Diet Coke will not make the world a better place.

This I often have to remind myself when I try to barter with myself against considering bariatric surgery.

But the world does suck and drinking Diet Coke makes me happy. I’ve suffered some tough blows in life, I am overwhelmed with the daily struggle, and I deserve some happiness, right?

Okay… I need help.

My mom was fat I watched her battle with it and hate herself for it until she died. She measured her whole life according to how much she weighed and I despised how her yo-yo dieting and jumping from weight-loss fad to fad impacted so much of our daily lives. What we ate, where we shopped, how she framed her self-worth, how she felt physically and mentally, and subsequently, how she treated the rest us because she could never stop the cycle.

My father was fat and I watched him care nothing about it at all until he died. He measured his whole life according to what he accumulated and I despised how he was never satisfied with what he had. Food, time, drugs, money, someone’s attention – he never had enough. And worse, it was never his fault. He would take and take all while complaining he didn’t have enough and doing nothing about it. Just wait for change.

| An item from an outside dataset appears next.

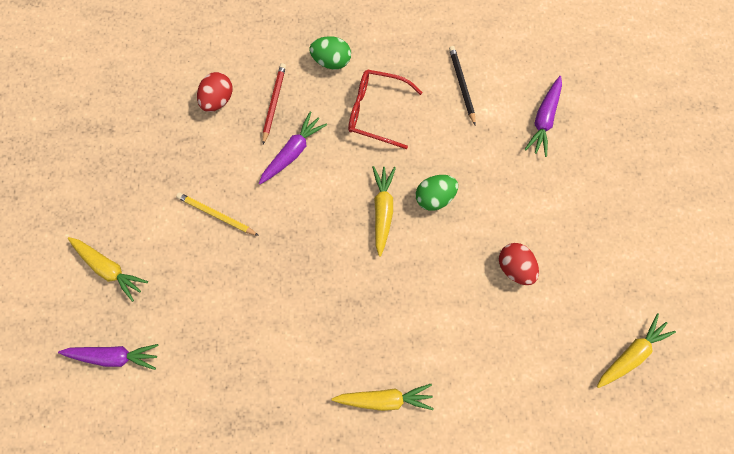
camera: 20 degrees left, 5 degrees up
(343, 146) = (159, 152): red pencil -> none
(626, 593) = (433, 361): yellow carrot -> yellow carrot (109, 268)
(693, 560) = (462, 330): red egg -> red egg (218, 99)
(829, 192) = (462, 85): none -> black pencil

I have always been fat and in all my efforts to avoid copying my parents’ unhealthy attitudes towards food and weight, I developed my own. I tried a few weight- loss programs, but I refused to keep trying new trends that I knew I would ultimately quit. I convinced myself that maintenance was better than constantly losing and gaining. But I didn’t do nothing. I went out, I kept up, I worked hard. I put on bathing suits and went swimming, and played racquetball with my friends, I sat in teeny-tiny theater seats even when I could barely breathe. I told myself that I was balancing being fat and living life well. I loved me for me and all that.

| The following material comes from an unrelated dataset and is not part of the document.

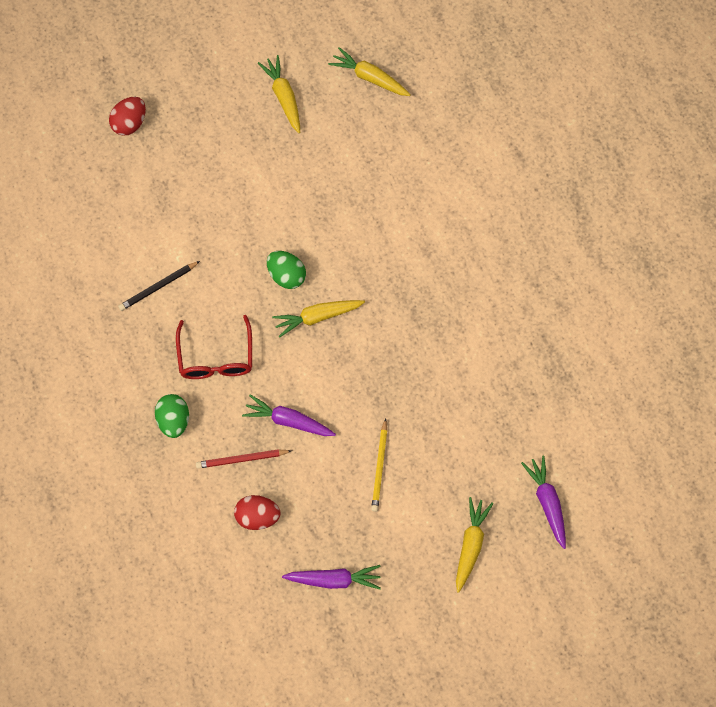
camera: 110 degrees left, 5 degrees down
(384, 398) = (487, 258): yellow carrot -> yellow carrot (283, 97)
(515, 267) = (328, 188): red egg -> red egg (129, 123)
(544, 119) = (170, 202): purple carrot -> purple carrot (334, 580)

But life changes, and even if we don’t believe it, so do we. My relationship with food has been terrible since I was diagnosed with Crohns’ Disease in 1999. I’ve been on countless medications, with the effects of some still lingering, and cannot find a diet plan that meets my needs. I’ve fallen victim to my own excuse that “the healthy foods are the ones that hurt me the most”. And while that may be true, I realize that all the bad foods I eat aren’t helping me, either.

I also realize that I have been using food as an emotional crutch and I need to make a clean break from that perspective. However, when I’m honest with myself, I know that I cannot do that alone. I am truly lost and I can either choose to stay lost and alone and watch my health deteriorate, or I can call out for help and actually accept it.

Change is scary but stagnation is death. Fearing change is natural, but accepting a status quo that leads to the grave is stupid. I need a new status quo. If I can get the help I need planning meals, shopping for appropriate foods, and exercising in ways that don’t hurt, then I can take the second chance that surgery would provide me to make better decisions. The right decisions.

I am fat and I’ve always been fat. And I need to do better than my parents. For myself, for my husband and children, and for the many people I am blessed to have care for me in my life. Bariatric surgery represents a commitment to these life changes.